* [EXERCISE]:
Below are records; copy every line in them that holds the word "field".

* [SUPPLIED RECORDS]:
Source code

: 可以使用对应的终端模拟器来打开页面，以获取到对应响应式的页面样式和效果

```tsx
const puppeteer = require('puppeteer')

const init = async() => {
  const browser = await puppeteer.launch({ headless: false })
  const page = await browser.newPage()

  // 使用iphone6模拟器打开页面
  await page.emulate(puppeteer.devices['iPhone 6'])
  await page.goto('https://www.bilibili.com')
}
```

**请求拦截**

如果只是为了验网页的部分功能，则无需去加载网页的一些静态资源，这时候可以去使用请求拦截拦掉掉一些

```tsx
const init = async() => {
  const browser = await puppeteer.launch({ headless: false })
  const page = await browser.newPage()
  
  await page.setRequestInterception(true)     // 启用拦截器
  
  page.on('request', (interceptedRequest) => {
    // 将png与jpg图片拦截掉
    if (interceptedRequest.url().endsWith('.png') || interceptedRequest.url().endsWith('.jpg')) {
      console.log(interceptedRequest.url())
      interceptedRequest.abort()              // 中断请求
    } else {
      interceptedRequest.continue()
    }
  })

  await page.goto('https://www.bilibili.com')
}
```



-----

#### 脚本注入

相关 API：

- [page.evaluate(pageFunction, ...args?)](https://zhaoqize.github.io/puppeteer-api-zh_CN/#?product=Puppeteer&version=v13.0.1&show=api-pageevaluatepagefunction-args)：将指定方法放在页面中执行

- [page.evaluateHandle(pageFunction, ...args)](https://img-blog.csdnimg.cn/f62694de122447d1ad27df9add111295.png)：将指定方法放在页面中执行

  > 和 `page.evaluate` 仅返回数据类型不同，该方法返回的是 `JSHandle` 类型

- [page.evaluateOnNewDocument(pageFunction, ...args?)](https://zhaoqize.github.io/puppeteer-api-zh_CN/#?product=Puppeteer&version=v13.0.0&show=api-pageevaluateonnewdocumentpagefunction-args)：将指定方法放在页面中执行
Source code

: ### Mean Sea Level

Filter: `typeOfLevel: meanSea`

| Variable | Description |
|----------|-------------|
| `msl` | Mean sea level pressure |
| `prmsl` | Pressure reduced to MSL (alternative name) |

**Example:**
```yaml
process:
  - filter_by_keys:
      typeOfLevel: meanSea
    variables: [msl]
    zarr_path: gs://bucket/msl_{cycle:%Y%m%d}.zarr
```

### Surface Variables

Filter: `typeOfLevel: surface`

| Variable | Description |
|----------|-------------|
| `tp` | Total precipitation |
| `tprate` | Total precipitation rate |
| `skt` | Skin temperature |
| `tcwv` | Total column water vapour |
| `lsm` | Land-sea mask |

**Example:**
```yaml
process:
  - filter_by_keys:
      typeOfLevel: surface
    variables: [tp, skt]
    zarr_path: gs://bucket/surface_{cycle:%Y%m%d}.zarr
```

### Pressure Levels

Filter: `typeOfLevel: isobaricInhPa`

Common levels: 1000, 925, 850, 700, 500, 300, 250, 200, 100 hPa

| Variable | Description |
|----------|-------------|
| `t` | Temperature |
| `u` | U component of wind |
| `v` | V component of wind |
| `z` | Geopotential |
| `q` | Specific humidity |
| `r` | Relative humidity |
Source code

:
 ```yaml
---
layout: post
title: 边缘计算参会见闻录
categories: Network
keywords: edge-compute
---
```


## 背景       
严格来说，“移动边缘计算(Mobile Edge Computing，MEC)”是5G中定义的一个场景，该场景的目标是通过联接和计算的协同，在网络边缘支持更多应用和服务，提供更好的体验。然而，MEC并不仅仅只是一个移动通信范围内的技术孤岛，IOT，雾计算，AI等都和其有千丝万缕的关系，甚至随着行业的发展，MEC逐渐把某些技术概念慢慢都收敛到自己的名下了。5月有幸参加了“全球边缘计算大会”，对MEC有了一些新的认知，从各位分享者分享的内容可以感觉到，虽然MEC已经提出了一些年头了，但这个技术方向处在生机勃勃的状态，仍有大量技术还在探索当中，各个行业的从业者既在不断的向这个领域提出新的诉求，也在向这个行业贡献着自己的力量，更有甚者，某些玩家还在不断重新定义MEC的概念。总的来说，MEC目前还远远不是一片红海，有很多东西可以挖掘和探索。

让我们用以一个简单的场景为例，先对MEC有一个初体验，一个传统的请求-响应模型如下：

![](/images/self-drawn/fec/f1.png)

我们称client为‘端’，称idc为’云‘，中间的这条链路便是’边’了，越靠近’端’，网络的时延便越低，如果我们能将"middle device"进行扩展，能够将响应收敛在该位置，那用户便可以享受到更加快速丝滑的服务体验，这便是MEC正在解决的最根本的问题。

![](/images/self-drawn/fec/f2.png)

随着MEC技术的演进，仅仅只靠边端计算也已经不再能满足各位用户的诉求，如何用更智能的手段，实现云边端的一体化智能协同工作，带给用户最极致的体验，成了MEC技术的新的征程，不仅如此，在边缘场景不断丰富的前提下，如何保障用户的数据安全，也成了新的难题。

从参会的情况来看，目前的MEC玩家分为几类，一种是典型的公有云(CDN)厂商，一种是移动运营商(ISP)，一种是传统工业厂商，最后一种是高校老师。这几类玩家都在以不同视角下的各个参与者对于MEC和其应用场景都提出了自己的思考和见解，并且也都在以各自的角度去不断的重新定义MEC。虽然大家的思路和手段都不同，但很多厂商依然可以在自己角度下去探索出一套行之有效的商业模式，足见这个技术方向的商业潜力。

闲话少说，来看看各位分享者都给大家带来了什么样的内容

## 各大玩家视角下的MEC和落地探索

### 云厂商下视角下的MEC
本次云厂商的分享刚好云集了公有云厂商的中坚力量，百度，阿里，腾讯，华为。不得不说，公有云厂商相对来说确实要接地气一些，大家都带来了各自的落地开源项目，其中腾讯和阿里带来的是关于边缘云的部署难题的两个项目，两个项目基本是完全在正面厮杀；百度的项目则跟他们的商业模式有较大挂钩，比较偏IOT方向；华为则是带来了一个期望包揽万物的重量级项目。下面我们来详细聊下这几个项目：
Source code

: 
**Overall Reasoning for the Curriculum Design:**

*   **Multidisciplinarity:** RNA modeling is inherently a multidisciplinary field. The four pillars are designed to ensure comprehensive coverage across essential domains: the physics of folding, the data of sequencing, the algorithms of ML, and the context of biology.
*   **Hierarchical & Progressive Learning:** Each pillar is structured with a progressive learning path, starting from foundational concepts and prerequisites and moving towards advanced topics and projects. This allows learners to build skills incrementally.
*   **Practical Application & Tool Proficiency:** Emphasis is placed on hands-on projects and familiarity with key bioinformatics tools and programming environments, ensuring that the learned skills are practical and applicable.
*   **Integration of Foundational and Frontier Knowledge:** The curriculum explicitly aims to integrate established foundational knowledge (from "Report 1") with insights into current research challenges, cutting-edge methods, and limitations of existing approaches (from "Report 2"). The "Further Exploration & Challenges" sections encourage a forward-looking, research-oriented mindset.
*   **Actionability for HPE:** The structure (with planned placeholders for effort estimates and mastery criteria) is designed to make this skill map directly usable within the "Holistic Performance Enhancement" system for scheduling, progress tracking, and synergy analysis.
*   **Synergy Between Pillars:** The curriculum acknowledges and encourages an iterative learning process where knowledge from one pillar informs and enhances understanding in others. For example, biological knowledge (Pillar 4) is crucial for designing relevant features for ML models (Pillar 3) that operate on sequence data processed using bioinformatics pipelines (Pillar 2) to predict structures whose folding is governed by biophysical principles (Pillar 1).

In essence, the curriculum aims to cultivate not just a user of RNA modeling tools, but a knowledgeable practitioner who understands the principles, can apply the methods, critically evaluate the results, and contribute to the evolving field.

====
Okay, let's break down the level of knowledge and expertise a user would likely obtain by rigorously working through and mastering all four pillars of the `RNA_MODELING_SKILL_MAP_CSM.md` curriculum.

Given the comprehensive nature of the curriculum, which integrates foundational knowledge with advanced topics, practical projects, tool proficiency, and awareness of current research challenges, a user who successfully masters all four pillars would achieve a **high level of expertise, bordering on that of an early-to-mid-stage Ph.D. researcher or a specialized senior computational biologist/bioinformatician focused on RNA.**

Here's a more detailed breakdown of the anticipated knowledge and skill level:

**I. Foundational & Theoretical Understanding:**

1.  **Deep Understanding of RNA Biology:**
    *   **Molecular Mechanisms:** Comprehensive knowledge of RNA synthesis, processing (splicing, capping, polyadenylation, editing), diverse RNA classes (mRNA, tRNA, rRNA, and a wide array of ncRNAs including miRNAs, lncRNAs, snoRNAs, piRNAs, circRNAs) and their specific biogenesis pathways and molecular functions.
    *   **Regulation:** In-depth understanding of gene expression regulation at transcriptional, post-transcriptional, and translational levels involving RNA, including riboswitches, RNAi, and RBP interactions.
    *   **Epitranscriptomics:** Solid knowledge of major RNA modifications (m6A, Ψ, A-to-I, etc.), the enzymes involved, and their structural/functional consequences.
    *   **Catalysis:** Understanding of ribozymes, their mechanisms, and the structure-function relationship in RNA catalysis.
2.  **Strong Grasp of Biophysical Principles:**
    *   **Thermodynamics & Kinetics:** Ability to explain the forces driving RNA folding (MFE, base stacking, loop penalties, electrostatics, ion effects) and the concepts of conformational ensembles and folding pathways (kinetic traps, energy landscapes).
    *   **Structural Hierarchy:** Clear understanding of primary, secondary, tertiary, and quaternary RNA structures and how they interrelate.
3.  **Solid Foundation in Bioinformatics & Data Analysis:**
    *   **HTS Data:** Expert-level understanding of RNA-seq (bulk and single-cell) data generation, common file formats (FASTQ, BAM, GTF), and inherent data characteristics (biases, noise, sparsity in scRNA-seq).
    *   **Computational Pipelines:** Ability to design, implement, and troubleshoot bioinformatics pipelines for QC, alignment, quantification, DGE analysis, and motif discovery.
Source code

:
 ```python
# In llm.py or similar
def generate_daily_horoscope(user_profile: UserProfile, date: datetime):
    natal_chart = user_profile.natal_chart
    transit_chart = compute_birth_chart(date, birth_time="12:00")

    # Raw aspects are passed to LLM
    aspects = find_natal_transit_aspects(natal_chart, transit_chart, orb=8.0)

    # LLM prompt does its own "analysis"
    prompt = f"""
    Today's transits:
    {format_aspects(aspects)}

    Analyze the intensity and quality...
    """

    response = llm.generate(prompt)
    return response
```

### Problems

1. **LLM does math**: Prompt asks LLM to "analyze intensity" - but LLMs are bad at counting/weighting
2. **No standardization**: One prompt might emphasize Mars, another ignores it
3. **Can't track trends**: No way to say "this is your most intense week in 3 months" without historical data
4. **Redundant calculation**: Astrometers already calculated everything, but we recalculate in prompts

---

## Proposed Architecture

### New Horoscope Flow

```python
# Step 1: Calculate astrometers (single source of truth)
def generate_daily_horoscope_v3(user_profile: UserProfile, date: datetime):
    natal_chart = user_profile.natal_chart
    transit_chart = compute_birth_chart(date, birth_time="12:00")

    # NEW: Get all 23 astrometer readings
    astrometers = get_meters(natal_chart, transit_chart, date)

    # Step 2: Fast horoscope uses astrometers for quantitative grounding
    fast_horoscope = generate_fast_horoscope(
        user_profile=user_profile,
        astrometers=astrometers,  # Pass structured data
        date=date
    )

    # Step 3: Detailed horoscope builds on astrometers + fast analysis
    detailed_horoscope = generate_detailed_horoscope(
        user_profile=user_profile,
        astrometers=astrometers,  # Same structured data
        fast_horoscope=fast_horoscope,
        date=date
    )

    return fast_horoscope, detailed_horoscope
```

* [EXERCISE SOLUTION]:
*   **Multidisciplinarity:** RNA modeling is inherently a multidisciplinary field. The four pillars are designed to ensure comprehensive coverage across essential domains: the physics of folding, the data of sequencing, the algorithms of ML, and the context of biology.
In essence, the curriculum aims to cultivate not just a user of RNA modeling tools, but a knowledgeable practitioner who understands the principles, can apply the methods, critically evaluate the results, and contribute to the evolving field.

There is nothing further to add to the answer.